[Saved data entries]
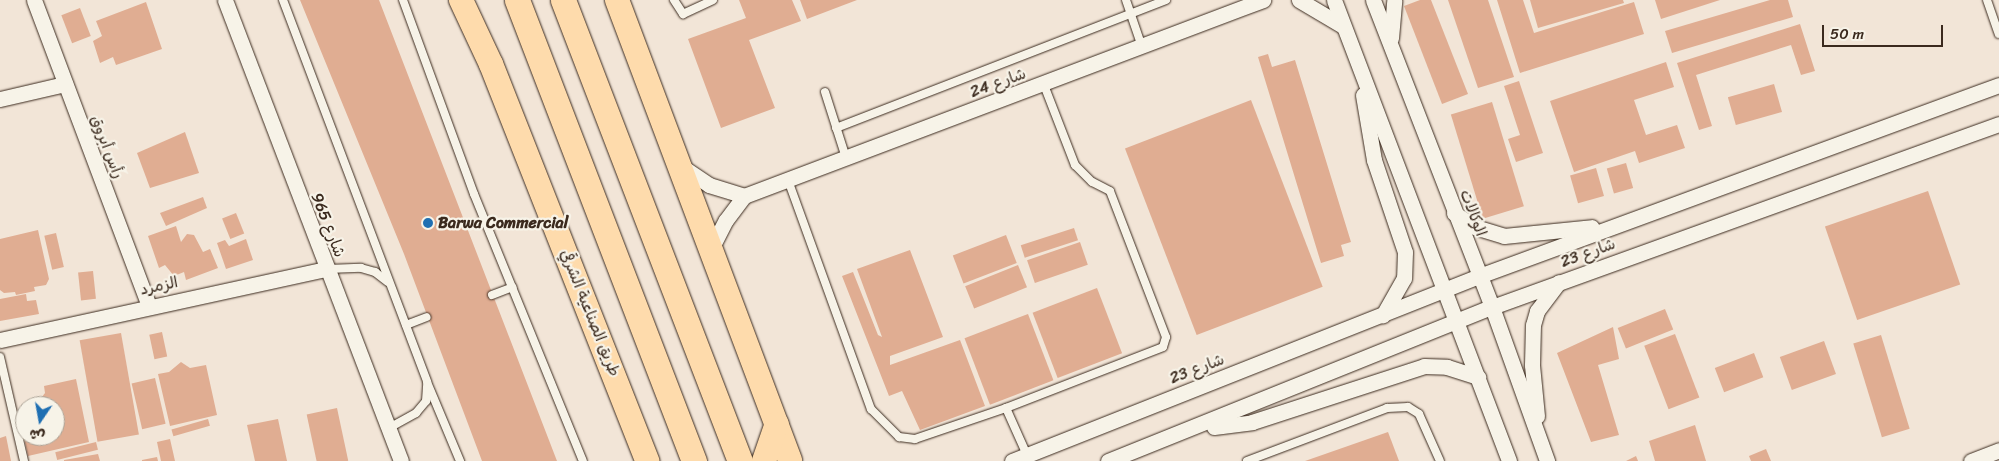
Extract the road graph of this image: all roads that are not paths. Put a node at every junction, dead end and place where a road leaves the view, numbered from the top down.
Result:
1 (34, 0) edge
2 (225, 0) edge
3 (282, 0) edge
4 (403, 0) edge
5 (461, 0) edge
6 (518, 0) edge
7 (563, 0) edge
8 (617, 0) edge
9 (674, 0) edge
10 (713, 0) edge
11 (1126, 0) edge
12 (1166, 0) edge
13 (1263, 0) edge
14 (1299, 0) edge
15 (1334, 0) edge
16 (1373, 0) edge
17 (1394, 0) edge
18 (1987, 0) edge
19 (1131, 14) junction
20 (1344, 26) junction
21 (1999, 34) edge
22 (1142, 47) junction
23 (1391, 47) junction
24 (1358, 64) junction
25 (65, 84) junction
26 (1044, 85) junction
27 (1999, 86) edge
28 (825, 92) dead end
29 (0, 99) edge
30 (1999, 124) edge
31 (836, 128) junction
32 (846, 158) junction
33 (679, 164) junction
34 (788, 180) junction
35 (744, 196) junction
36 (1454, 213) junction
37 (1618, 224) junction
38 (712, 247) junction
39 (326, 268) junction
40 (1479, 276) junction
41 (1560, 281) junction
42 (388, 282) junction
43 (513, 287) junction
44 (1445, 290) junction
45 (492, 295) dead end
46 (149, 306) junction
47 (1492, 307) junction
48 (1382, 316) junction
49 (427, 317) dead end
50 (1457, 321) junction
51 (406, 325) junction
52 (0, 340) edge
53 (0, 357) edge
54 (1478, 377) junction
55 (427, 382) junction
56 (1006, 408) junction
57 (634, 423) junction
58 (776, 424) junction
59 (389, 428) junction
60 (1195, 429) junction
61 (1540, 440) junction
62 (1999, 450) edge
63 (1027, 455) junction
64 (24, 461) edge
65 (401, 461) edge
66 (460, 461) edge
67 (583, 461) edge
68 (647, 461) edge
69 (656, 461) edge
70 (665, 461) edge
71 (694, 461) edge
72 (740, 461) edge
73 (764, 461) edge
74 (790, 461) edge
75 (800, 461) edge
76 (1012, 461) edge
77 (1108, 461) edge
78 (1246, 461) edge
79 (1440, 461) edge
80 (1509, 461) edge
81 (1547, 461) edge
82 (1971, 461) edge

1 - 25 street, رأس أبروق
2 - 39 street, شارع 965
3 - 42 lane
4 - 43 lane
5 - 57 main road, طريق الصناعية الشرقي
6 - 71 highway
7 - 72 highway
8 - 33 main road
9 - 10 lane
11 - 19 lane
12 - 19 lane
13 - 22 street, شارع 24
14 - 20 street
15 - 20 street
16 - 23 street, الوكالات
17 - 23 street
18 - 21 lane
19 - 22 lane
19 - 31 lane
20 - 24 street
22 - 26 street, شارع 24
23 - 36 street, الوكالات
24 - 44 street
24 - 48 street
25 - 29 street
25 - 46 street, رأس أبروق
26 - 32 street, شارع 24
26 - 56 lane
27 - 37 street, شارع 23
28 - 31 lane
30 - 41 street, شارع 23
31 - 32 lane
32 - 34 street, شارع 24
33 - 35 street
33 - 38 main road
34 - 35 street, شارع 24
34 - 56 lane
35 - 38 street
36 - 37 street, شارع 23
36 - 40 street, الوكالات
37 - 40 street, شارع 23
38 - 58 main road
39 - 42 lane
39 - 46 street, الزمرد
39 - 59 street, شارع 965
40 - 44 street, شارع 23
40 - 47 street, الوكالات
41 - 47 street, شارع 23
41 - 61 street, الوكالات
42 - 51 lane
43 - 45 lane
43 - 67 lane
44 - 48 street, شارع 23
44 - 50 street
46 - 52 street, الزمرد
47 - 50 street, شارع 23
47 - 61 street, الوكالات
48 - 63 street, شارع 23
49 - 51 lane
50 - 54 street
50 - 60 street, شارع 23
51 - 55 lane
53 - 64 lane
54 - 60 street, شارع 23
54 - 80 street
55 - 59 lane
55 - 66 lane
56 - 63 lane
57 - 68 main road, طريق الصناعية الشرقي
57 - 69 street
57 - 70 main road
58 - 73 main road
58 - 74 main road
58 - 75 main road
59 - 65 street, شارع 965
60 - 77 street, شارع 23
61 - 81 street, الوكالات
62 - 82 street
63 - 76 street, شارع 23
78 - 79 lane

### [TASK PROMPT]
Please print each record above again exactly, but omit any pictures.

### [YOUR RESPONSE]
Extract the road graph of this image: all roads that are not paths. Put a node at every junction, dead end and place where a road leaves the view, numbered from the top down.
Result:
1 (34, 0) edge
2 (225, 0) edge
3 (282, 0) edge
4 (403, 0) edge
5 (461, 0) edge
6 (518, 0) edge
7 (563, 0) edge
8 (617, 0) edge
9 (674, 0) edge
10 (713, 0) edge
11 (1126, 0) edge
12 (1166, 0) edge
13 (1263, 0) edge
14 (1299, 0) edge
15 (1334, 0) edge
16 (1373, 0) edge
17 (1394, 0) edge
18 (1987, 0) edge
19 (1131, 14) junction
20 (1344, 26) junction
21 (1999, 34) edge
22 (1142, 47) junction
23 (1391, 47) junction
24 (1358, 64) junction
25 (65, 84) junction
26 (1044, 85) junction
27 (1999, 86) edge
28 (825, 92) dead end
29 (0, 99) edge
30 (1999, 124) edge
31 (836, 128) junction
32 (846, 158) junction
33 (679, 164) junction
34 (788, 180) junction
35 (744, 196) junction
36 (1454, 213) junction
37 (1618, 224) junction
38 (712, 247) junction
39 (326, 268) junction
40 (1479, 276) junction
41 (1560, 281) junction
42 (388, 282) junction
43 (513, 287) junction
44 (1445, 290) junction
45 (492, 295) dead end
46 (149, 306) junction
47 (1492, 307) junction
48 (1382, 316) junction
49 (427, 317) dead end
50 (1457, 321) junction
51 (406, 325) junction
52 (0, 340) edge
53 (0, 357) edge
54 (1478, 377) junction
55 (427, 382) junction
56 (1006, 408) junction
57 (634, 423) junction
58 (776, 424) junction
59 (389, 428) junction
60 (1195, 429) junction
61 (1540, 440) junction
62 (1999, 450) edge
63 (1027, 455) junction
64 (24, 461) edge
65 (401, 461) edge
66 (460, 461) edge
67 (583, 461) edge
68 (647, 461) edge
69 (656, 461) edge
70 (665, 461) edge
71 (694, 461) edge
72 (740, 461) edge
73 (764, 461) edge
74 (790, 461) edge
75 (800, 461) edge
76 (1012, 461) edge
77 (1108, 461) edge
78 (1246, 461) edge
79 (1440, 461) edge
80 (1509, 461) edge
81 (1547, 461) edge
82 (1971, 461) edge

1 - 25 street, رأس أبروق
2 - 39 street, شارع 965
3 - 42 lane
4 - 43 lane
5 - 57 main road, طريق الصناعية الشرقي
6 - 71 highway
7 - 72 highway
8 - 33 main road
9 - 10 lane
11 - 19 lane
12 - 19 lane
13 - 22 street, شارع 24
14 - 20 street
15 - 20 street
16 - 23 street, الوكالات
17 - 23 street
18 - 21 lane
19 - 22 lane
19 - 31 lane
20 - 24 street
22 - 26 street, شارع 24
23 - 36 street, الوكالات
24 - 44 street
24 - 48 street
25 - 29 street
25 - 46 street, رأس أبروق
26 - 32 street, شارع 24
26 - 56 lane
27 - 37 street, شارع 23
28 - 31 lane
30 - 41 street, شارع 23
31 - 32 lane
32 - 34 street, شارع 24
33 - 35 street
33 - 38 main road
34 - 35 street, شارع 24
34 - 56 lane
35 - 38 street
36 - 37 street, شارع 23
36 - 40 street, الوكالات
37 - 40 street, شارع 23
38 - 58 main road
39 - 42 lane
39 - 46 street, الزمرد
39 - 59 street, شارع 965
40 - 44 street, شارع 23
40 - 47 street, الوكالات
41 - 47 street, شارع 23
41 - 61 street, الوكالات
42 - 51 lane
43 - 45 lane
43 - 67 lane
44 - 48 street, شارع 23
44 - 50 street
46 - 52 street, الزمرد
47 - 50 street, شارع 23
47 - 61 street, الوكالات
48 - 63 street, شارع 23
49 - 51 lane
50 - 54 street
50 - 60 street, شارع 23
51 - 55 lane
53 - 64 lane
54 - 60 street, شارع 23
54 - 80 street
55 - 59 lane
55 - 66 lane
56 - 63 lane
57 - 68 main road, طريق الصناعية الشرقي
57 - 69 street
57 - 70 main road
58 - 73 main road
58 - 74 main road
58 - 75 main road
59 - 65 street, شارع 965
60 - 77 street, شارع 23
61 - 81 street, الوكالات
62 - 82 street
63 - 76 street, شارع 23
78 - 79 lane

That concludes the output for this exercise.